About Me

A Room with a Hue project has been developed by MA Publishing students (at the London College of Communication) as part of their course. As a feature of the main project, this blog will introduce the users to creative working environments inspiring artists around the world. Discussions, events, abstracts from the book, but also colours and emotions will be experienced by the readers, giving them the chance to have a different insight into the art world. Open your artistic mind.

Thursday 10 March 2011

‘One of the skills of being a freelance musician is that you have to adapt to whatever style and arena you’re playing.’

Nicholas Ireson
Musician

In the case of French Horn player Nicholas Ireson this includes opera, classical and contemporary music, played in myriad venues ranging from freezing church halls to opera pits and even packed football stadia…

Background
Having taken up the horn aged twelve, switching after six formative years on the trumpet, Ireson established himself at both his school orchestra and the local music service in his home county of Hertfordshire. Aged eighteen he was accepted to read music at Christ Church College, Oxford University. After graduating from Oxford, he moved to London in order to take up a two year scholarship at the Royal Academy of Music, which provided the training required for the professional work which he began to receive during his time there.

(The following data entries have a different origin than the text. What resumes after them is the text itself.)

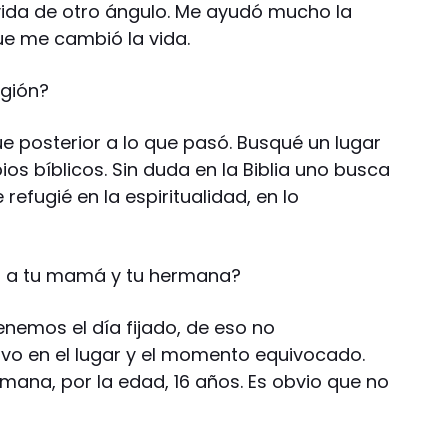
vida de otro ángulo. Me ayudó mucho la
que me cambió la vida.
igión?
e posterior a lo que pasó. Busqué un lugar
ios bíblicos. Sin duda en la Biblia uno busca
 refugié en la espiritualidad, en lo
n a tu mamá y tu hermana?
nemos el día fijado, de eso no
o en el lugar y el momento equivocado.
rmana, por la edad, 16 años. Es obvio que no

The most picturesque venue
  • St George’s in Hanover Square
  • Wigmore Hall,

Those two are ‘in no way exhaustive. You have a positive experience of a venue if your performance goes well. If you go to a pub and have a bad date, that doesn’t mean it’s a bad pub’

Performances
  • John Williams’ film music, at Barbican and at Birmingham’s Symphony Hall
  • Stadion Miejski in Poznan, accompanied Sting as part of the Royal Philharmonic Concert Orchestra


The ‘French Horn’ and working environment
The French Horn is an instrument with a large potential for mistakes so nerves are never entirely absent from Ireson’s live performances, but studio recordings can be even more pressurised. Film score sessions are hard to come by, lucrative but with limited time frames, so it’s crucial not to be the musician whose errors slow everyone else down.